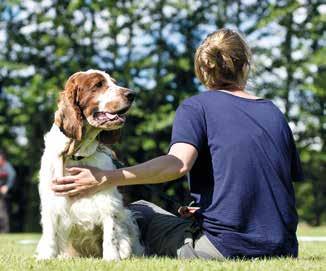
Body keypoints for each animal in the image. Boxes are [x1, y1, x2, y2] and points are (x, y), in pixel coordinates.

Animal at [35, 70, 143, 262]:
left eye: (114, 82)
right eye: (98, 85)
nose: (131, 94)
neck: (77, 154)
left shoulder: (108, 200)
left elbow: (111, 233)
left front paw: (111, 258)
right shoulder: (51, 200)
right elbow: (50, 234)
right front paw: (46, 258)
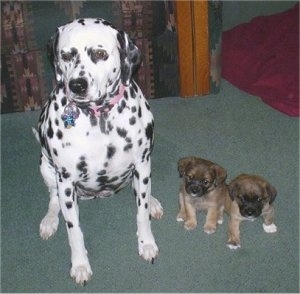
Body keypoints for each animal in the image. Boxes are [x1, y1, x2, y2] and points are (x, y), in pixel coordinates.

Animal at [33, 18, 163, 284]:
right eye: (66, 55)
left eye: (100, 54)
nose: (77, 85)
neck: (99, 118)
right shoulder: (66, 181)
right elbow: (74, 231)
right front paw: (80, 264)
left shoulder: (142, 163)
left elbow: (141, 212)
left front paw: (146, 243)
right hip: (46, 167)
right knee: (53, 198)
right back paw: (50, 220)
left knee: (141, 192)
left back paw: (153, 201)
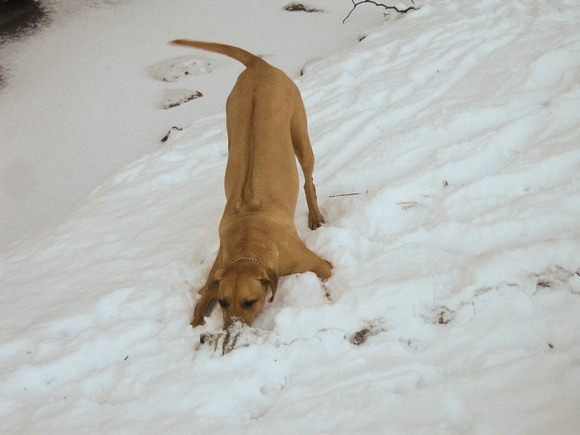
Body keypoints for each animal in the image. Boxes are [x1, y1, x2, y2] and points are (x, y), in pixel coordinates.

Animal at [170, 40, 330, 328]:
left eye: (249, 302)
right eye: (223, 302)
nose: (230, 330)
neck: (250, 236)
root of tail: (259, 65)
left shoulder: (318, 263)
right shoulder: (216, 273)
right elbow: (200, 302)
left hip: (300, 135)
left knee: (308, 180)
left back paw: (314, 216)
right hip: (230, 125)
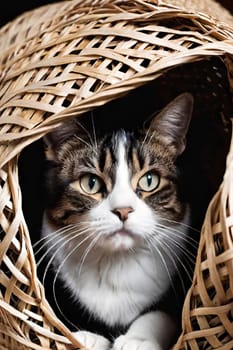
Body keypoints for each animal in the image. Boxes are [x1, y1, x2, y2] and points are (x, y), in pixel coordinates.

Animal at [39, 93, 197, 350]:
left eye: (150, 180)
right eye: (90, 183)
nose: (123, 210)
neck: (116, 261)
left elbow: (162, 312)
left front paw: (138, 339)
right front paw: (87, 336)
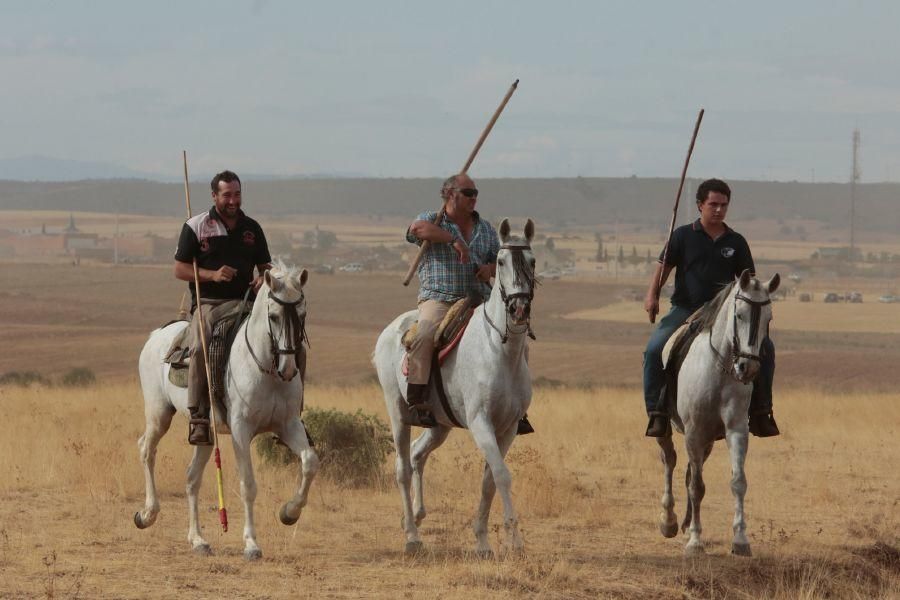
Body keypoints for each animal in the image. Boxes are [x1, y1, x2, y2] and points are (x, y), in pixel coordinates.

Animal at [132, 264, 318, 560]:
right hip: (158, 414)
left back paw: (198, 540)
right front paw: (251, 544)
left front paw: (289, 512)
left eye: (302, 314)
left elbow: (310, 462)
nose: (288, 369)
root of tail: (158, 334)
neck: (266, 369)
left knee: (191, 478)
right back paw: (147, 514)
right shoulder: (241, 430)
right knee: (146, 450)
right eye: (274, 316)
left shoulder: (289, 425)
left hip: (206, 434)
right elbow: (248, 485)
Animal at [372, 219, 536, 556]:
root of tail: (389, 331)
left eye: (533, 261)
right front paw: (515, 539)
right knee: (402, 468)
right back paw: (411, 536)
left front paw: (483, 541)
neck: (499, 351)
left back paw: (418, 515)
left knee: (417, 454)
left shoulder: (509, 427)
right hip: (397, 413)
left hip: (438, 424)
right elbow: (502, 475)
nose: (519, 308)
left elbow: (489, 481)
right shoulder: (480, 422)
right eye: (501, 261)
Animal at [652, 268, 780, 556]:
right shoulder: (693, 432)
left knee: (690, 469)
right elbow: (697, 486)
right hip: (670, 431)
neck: (720, 370)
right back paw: (668, 521)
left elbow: (738, 482)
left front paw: (741, 540)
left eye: (769, 318)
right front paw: (695, 542)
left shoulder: (736, 430)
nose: (748, 368)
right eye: (739, 315)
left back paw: (685, 523)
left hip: (708, 440)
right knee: (669, 461)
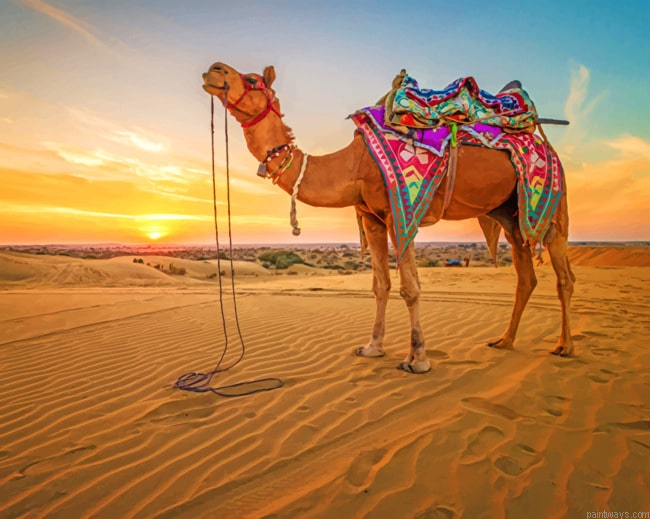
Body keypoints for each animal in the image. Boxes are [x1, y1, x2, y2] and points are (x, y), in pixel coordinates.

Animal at [202, 62, 576, 374]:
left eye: (252, 79)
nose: (214, 69)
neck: (352, 165)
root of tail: (545, 145)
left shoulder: (401, 213)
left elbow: (410, 287)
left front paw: (417, 359)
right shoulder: (372, 219)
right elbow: (380, 284)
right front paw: (372, 347)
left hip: (553, 204)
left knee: (563, 276)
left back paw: (564, 346)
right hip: (510, 215)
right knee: (525, 275)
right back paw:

= = =

*Exercise description*
Which lines of the material contain the string "knee"? List each of them.

*Completed task*
right knee: (53, 198)
left knee: (141, 192)
left knee: (308, 180)
left knee: (191, 478)
right knee: (146, 450)
right knee: (402, 468)
left knee: (417, 454)
left knee: (690, 469)
right knee: (669, 461)
left knee: (563, 276)
right knee: (525, 275)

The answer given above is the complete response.